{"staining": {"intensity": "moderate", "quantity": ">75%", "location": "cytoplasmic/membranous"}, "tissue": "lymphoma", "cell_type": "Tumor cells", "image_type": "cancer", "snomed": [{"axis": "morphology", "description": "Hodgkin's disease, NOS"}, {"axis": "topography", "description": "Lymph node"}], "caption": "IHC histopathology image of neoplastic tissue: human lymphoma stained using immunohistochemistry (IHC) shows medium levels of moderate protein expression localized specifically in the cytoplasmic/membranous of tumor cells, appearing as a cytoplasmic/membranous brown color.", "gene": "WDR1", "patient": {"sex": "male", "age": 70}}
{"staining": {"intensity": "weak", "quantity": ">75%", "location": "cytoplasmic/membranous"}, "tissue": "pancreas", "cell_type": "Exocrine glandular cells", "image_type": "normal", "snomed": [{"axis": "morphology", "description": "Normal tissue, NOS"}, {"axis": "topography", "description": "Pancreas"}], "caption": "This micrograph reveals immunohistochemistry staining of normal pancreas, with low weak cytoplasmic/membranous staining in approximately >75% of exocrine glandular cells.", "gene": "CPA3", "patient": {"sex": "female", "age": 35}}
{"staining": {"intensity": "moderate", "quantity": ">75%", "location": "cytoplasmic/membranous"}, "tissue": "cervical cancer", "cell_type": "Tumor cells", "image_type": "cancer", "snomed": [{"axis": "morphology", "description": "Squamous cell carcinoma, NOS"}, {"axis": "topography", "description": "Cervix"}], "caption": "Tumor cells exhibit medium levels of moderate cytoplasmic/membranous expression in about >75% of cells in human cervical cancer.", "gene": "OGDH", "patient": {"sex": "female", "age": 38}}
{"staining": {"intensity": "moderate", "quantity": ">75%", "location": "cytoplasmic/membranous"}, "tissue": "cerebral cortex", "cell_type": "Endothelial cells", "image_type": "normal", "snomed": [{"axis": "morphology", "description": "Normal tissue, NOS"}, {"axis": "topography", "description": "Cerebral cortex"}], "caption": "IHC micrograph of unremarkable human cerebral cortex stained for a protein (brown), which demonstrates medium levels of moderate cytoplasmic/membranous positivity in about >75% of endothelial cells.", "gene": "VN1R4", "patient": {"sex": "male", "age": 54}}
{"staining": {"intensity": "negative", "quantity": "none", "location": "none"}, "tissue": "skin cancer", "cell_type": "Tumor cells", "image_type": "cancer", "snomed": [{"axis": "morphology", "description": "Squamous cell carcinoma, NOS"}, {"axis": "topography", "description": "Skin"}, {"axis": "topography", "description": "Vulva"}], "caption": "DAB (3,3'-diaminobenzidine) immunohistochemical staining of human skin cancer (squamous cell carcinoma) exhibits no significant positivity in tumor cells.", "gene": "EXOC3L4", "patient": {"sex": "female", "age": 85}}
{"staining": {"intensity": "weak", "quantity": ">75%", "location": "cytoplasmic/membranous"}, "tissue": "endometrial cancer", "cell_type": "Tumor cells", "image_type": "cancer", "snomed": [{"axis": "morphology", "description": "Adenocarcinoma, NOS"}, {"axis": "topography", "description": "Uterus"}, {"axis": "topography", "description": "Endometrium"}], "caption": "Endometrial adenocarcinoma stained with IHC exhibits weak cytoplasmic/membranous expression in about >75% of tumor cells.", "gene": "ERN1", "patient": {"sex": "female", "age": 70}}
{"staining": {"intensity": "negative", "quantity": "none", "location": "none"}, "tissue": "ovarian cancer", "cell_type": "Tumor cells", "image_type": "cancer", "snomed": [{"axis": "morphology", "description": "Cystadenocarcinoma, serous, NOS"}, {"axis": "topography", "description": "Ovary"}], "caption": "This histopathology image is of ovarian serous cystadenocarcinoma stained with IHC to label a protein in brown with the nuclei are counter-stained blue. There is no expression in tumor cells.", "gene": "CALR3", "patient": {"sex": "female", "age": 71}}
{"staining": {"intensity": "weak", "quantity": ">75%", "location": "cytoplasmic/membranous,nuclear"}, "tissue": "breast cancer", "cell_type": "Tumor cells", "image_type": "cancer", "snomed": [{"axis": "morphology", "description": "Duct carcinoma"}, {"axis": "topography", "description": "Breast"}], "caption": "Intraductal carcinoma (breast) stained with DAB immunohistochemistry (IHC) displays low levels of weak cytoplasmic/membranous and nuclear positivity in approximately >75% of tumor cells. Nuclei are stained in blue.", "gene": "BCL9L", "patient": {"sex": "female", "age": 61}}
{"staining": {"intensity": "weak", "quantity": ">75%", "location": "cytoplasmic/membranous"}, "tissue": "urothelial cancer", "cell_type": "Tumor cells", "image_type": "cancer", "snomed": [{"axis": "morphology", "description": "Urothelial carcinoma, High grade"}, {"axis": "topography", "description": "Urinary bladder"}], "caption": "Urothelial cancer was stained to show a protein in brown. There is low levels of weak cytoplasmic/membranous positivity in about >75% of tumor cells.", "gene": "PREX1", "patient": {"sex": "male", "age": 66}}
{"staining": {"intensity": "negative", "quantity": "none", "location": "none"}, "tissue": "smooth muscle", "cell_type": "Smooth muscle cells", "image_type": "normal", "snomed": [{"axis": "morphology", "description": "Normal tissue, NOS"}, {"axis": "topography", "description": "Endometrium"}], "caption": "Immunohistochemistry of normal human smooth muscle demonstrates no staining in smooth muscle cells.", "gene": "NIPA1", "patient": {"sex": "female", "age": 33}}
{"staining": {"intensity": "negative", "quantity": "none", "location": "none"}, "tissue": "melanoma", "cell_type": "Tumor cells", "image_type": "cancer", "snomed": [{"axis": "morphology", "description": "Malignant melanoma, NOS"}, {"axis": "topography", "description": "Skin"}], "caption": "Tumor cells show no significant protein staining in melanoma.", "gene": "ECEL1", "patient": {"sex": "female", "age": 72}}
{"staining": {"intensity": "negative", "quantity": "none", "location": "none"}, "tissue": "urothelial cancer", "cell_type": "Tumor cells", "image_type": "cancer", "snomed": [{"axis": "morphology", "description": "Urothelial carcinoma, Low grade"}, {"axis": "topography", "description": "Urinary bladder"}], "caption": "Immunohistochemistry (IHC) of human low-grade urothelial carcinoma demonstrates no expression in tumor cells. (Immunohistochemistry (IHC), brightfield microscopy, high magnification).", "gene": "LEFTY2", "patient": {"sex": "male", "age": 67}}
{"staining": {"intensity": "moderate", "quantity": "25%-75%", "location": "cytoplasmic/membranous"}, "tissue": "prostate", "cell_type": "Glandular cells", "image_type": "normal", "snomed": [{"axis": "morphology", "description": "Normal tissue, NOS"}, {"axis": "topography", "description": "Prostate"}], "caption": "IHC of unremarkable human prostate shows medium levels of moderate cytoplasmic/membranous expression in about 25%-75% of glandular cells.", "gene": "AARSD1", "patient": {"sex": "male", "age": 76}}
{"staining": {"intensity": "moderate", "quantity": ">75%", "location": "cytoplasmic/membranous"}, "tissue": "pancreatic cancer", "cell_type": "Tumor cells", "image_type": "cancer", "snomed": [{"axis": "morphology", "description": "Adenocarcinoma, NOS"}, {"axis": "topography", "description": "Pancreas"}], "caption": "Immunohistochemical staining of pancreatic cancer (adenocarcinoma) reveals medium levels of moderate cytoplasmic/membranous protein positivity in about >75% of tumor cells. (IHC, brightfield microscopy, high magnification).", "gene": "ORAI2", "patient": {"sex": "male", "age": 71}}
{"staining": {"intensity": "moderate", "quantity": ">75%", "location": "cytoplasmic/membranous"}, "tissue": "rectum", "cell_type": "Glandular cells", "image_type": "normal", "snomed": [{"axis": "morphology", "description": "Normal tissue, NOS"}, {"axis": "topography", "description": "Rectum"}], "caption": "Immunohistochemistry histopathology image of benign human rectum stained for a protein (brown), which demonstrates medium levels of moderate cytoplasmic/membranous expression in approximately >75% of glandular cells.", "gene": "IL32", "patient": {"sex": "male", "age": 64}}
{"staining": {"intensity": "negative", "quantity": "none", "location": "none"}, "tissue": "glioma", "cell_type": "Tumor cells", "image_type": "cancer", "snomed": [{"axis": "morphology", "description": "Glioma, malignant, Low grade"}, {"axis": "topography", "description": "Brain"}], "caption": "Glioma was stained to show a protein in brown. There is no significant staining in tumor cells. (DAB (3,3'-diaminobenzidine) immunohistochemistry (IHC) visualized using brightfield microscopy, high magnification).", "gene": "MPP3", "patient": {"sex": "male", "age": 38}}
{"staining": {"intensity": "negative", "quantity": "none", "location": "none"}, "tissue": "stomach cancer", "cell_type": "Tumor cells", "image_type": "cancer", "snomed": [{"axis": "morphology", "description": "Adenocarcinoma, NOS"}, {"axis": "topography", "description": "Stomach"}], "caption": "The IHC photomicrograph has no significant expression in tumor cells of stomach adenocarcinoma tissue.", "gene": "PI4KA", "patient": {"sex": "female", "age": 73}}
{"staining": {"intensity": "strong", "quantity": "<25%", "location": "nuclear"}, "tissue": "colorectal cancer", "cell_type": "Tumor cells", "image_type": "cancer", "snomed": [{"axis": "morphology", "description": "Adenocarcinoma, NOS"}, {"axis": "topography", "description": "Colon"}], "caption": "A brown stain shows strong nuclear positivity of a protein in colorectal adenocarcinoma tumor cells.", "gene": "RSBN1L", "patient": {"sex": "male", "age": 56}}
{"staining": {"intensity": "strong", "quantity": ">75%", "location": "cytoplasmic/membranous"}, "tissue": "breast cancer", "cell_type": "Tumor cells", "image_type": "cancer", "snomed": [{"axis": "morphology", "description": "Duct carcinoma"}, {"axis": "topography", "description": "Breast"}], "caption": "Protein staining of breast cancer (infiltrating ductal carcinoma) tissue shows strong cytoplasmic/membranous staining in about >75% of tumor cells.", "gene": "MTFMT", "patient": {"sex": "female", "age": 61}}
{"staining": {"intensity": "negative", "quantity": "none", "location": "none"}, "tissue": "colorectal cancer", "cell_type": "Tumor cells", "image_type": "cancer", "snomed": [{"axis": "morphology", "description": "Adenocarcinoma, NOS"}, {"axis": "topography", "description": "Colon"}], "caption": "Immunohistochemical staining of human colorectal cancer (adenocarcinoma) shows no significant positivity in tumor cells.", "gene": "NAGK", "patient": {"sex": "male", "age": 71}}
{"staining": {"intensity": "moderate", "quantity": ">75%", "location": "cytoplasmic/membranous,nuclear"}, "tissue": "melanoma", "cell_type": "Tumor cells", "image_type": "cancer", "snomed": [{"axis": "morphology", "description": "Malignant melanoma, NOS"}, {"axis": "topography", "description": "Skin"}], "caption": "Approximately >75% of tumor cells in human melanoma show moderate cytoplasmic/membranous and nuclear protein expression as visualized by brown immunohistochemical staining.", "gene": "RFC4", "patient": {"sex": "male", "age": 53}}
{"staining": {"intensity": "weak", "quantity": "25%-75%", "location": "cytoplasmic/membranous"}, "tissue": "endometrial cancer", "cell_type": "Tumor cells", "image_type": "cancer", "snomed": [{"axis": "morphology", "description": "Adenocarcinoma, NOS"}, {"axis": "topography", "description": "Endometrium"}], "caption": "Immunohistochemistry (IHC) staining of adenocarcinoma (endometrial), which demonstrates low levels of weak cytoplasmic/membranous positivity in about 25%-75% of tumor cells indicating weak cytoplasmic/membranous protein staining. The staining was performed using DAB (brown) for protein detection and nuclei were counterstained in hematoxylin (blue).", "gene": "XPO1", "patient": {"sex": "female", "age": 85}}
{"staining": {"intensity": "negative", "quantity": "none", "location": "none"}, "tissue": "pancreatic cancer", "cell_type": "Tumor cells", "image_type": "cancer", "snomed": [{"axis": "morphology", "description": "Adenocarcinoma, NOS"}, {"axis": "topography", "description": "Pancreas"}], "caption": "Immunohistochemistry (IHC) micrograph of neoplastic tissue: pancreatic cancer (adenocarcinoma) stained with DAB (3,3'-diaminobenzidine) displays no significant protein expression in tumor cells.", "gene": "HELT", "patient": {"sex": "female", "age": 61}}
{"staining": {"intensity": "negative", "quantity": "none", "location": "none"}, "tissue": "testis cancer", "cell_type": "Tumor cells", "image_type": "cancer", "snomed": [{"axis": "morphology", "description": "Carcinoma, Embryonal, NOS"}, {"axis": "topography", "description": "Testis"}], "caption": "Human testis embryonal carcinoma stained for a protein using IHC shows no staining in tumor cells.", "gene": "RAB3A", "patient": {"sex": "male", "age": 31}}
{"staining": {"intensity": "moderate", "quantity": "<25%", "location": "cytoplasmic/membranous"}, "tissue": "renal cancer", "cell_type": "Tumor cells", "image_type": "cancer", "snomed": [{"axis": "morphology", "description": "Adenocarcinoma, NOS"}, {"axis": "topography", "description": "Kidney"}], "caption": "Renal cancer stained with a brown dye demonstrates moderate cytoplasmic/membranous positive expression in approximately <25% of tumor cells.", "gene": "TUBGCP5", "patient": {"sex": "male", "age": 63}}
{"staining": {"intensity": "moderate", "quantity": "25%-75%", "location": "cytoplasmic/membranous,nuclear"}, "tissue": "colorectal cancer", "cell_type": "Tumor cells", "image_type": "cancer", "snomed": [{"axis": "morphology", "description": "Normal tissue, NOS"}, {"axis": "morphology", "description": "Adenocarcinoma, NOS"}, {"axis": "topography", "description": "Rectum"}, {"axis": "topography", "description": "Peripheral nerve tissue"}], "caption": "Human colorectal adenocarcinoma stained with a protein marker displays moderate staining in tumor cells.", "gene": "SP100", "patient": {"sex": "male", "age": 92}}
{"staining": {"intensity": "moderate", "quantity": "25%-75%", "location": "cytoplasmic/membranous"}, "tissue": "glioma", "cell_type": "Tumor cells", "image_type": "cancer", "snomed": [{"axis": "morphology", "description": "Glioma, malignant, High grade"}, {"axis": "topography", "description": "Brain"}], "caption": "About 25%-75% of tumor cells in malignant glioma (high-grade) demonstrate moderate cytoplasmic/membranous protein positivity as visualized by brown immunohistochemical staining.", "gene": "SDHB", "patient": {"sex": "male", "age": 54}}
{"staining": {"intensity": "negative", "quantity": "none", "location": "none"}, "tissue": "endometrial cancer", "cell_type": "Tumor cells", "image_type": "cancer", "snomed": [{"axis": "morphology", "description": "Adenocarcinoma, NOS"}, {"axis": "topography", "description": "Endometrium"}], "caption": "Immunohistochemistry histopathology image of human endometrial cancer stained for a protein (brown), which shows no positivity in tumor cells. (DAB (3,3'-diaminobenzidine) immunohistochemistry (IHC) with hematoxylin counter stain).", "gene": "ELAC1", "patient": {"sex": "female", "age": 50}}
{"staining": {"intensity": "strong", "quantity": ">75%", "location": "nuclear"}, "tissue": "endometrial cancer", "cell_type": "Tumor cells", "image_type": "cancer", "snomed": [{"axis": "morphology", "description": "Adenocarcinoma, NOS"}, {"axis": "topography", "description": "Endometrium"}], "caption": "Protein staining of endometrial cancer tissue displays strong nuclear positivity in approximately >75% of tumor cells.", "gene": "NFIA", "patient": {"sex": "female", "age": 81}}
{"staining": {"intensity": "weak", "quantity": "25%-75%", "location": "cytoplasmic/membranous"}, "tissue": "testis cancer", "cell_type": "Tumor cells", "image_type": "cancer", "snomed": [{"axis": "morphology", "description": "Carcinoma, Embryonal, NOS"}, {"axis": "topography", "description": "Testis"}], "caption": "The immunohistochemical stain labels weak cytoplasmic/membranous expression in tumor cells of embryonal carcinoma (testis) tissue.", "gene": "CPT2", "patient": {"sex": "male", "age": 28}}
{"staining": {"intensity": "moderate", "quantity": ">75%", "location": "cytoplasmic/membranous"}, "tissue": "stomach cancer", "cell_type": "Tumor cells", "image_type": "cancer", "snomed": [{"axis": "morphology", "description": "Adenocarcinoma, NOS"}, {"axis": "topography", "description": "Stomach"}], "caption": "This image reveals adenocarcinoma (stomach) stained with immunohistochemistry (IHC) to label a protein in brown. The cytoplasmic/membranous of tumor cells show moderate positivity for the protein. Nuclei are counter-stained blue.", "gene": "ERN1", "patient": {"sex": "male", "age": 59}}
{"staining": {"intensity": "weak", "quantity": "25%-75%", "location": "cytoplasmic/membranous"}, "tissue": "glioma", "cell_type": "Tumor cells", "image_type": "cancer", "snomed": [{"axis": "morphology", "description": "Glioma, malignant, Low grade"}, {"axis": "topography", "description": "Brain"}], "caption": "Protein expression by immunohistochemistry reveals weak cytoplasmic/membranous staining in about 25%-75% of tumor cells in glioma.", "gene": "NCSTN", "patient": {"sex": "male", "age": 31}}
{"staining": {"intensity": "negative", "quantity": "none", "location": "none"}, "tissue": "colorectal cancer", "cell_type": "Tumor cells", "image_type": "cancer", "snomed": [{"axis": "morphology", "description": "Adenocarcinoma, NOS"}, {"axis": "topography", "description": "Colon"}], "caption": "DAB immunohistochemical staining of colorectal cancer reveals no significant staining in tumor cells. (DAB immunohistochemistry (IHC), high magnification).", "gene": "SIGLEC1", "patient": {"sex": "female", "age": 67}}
================================
[Exercise aim] Copy out each line carrying the string "testis" from the data.

[Output of the task]
{"staining": {"intensity": "negative", "quantity": "none", "location": "none"}, "tissue": "testis cancer", "cell_type": "Tumor cells", "image_type": "cancer", "snomed": [{"axis": "morphology", "description": "Carcinoma, Embryonal, NOS"}, {"axis": "topography", "description": "Testis"}], "caption": "Human testis embryonal carcinoma stained for a protein using IHC shows no staining in tumor cells.", "gene": "RAB3A", "patient": {"sex": "male", "age": 31}}
{"staining": {"intensity": "weak", "quantity": "25%-75%", "location": "cytoplasmic/membranous"}, "tissue": "testis cancer", "cell_type": "Tumor cells", "image_type": "cancer", "snomed": [{"axis": "morphology", "description": "Carcinoma, Embryonal, NOS"}, {"axis": "topography", "description": "Testis"}], "caption": "The immunohistochemical stain labels weak cytoplasmic/membranous expression in tumor cells of embryonal carcinoma (testis) tissue.", "gene": "CPT2", "patient": {"sex": "male", "age": 28}}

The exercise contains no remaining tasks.